The engineering of DNA for the long-term storage of digital information

Abstract

The long term preservation of the vast amounts of information our modern world creates is an emerging problem. As (bio)chemical engineers we see DNA as a possibility of preserving large amounts of information: about 750 megabytes of genetic information are stored in every cell of our body and theoretically one gram of DNA could store > 300'000 terabytes of information.[1] Furthermore, it is known from archeology studies that if well preserved, DNA can endure for several hundred thousand years.[2]

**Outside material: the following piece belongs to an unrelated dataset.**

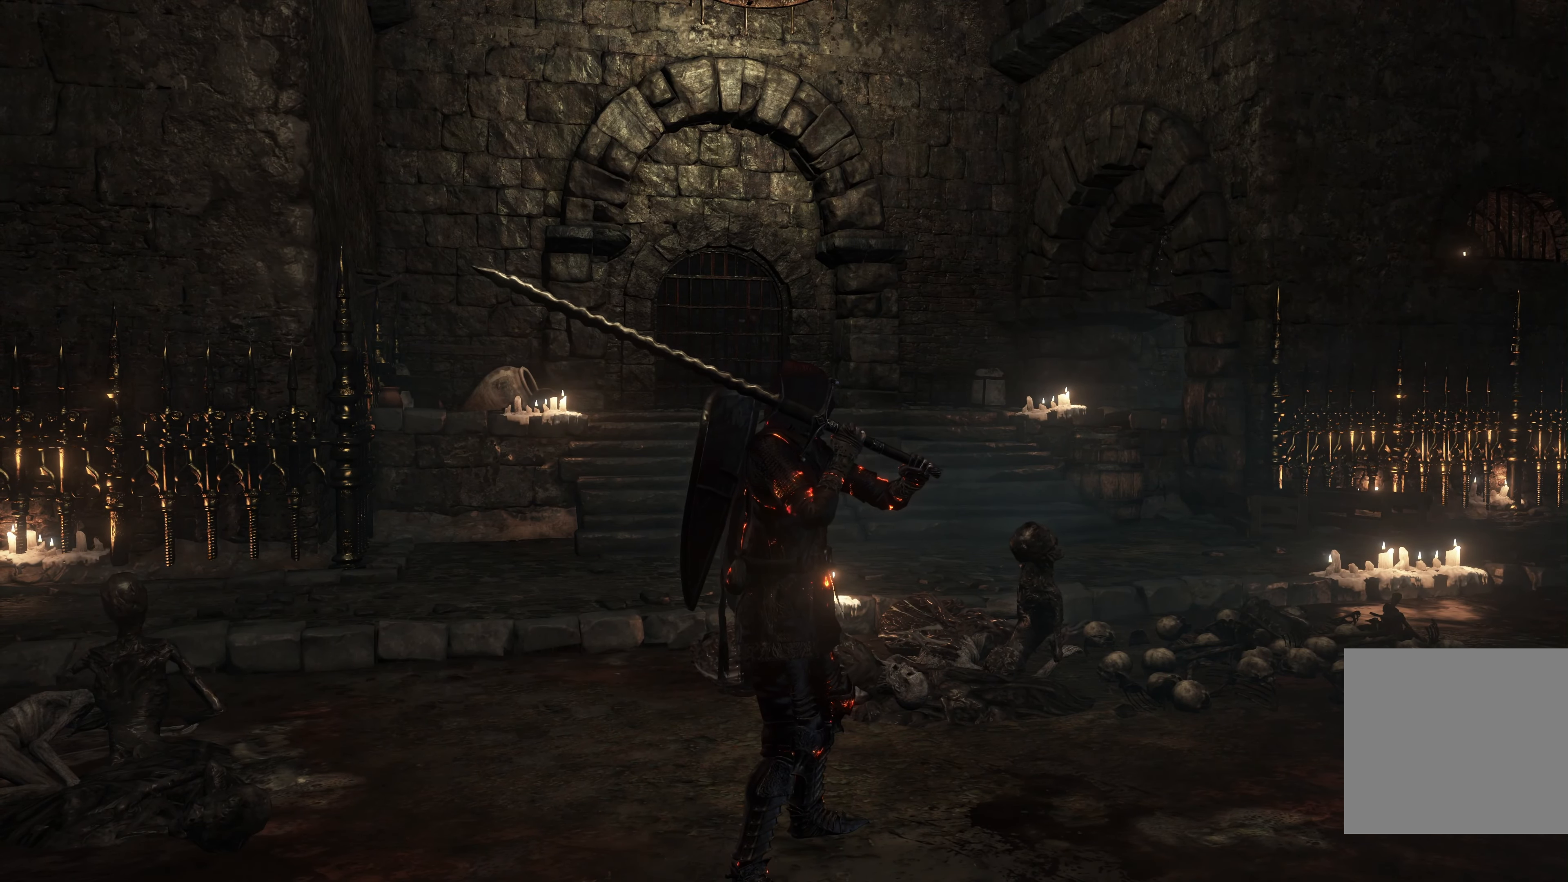
{"buttons": [], "left_stick": "center", "right_stick": "center", "events": []}
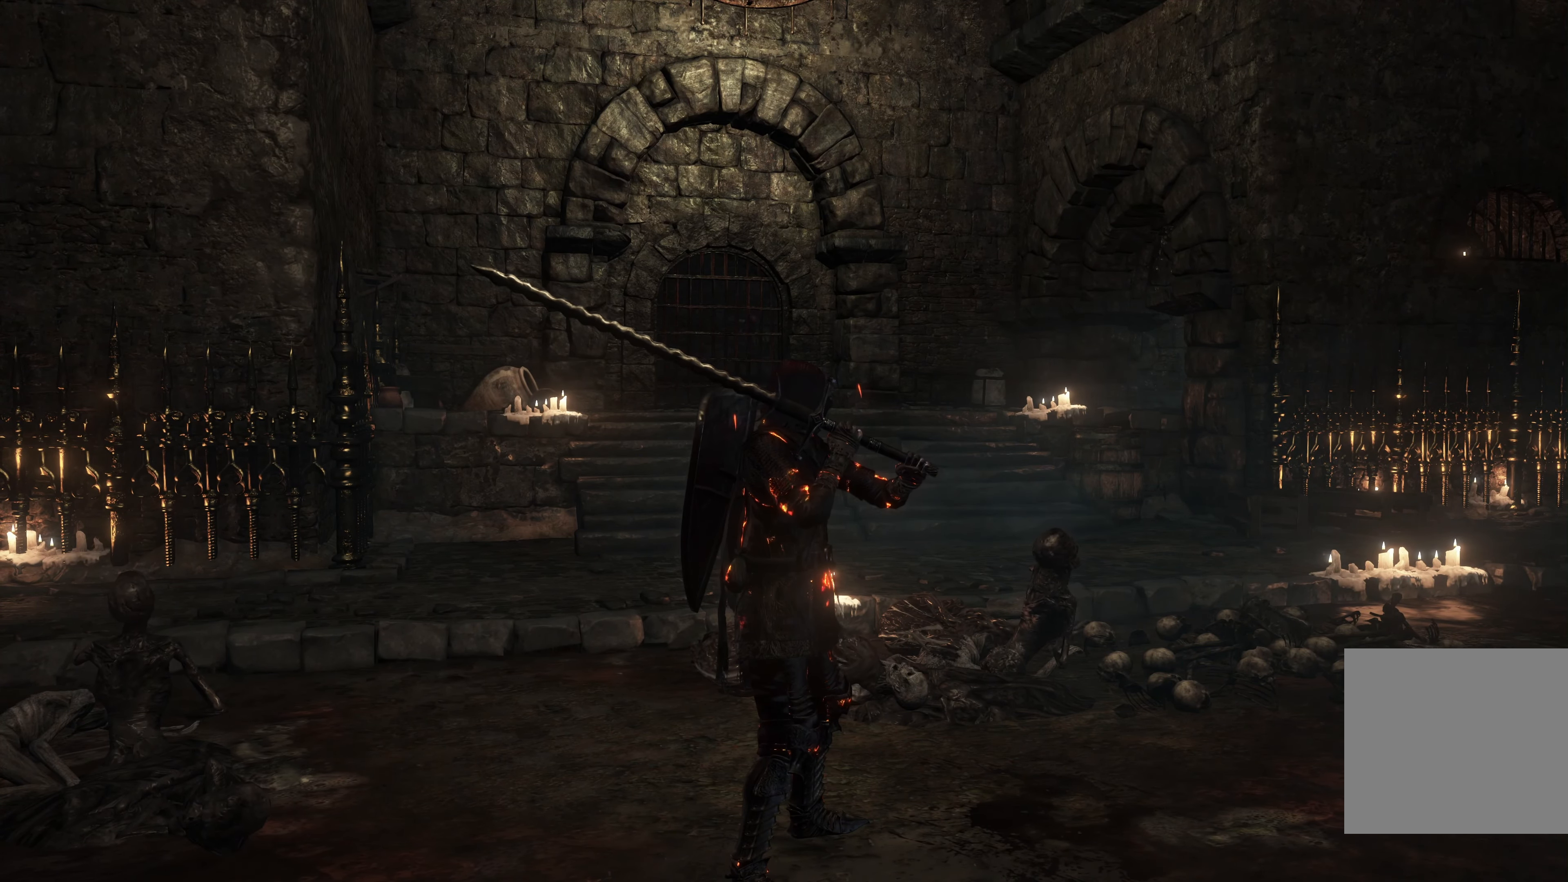
{"buttons": [], "left_stick": "center", "right_stick": "center", "events": []}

Within this presentation we will show how we can use modern chemical and information engineering tools for the safeguarding of actual digital information in the form of DNA. For this we have combined the information theory concept of forward error correction with the chemical tool of DNA encapsulation.[3,4] In a first experimental validation of the idea 83kB of digital information were encoded by a Reed-Solomon error correction code and translated to DNA sequences (4991 sequences each 117bp long). The DNA sequences were synthesized by a microarray technology and encapsulated into a silica matrix. This encapsulation resulted in very low DNA degradation rates, which were measured by accelerated aging experiments in various atmospheres. Following a simulated 2'000 year room temperature storage of the DNA the digital information could be recovered without error by the aid of the error correction capabilities introduced during the coding. Aside of giving an insight into the state of the art of information preservation in DNA we will also discuss future challenges and needs of digital data preservation in the form of chemical information.

[1] Church et al. Science 2012, 337, 6102.
[2] Meyer et al. Nature 2014, 505, 403.
[3] Paunescu et al. Nat. Protoc. 2013, 8, 2440.
[4] Grass et al. Angew. Chem. Int. Ed. 2015, 54, 2552.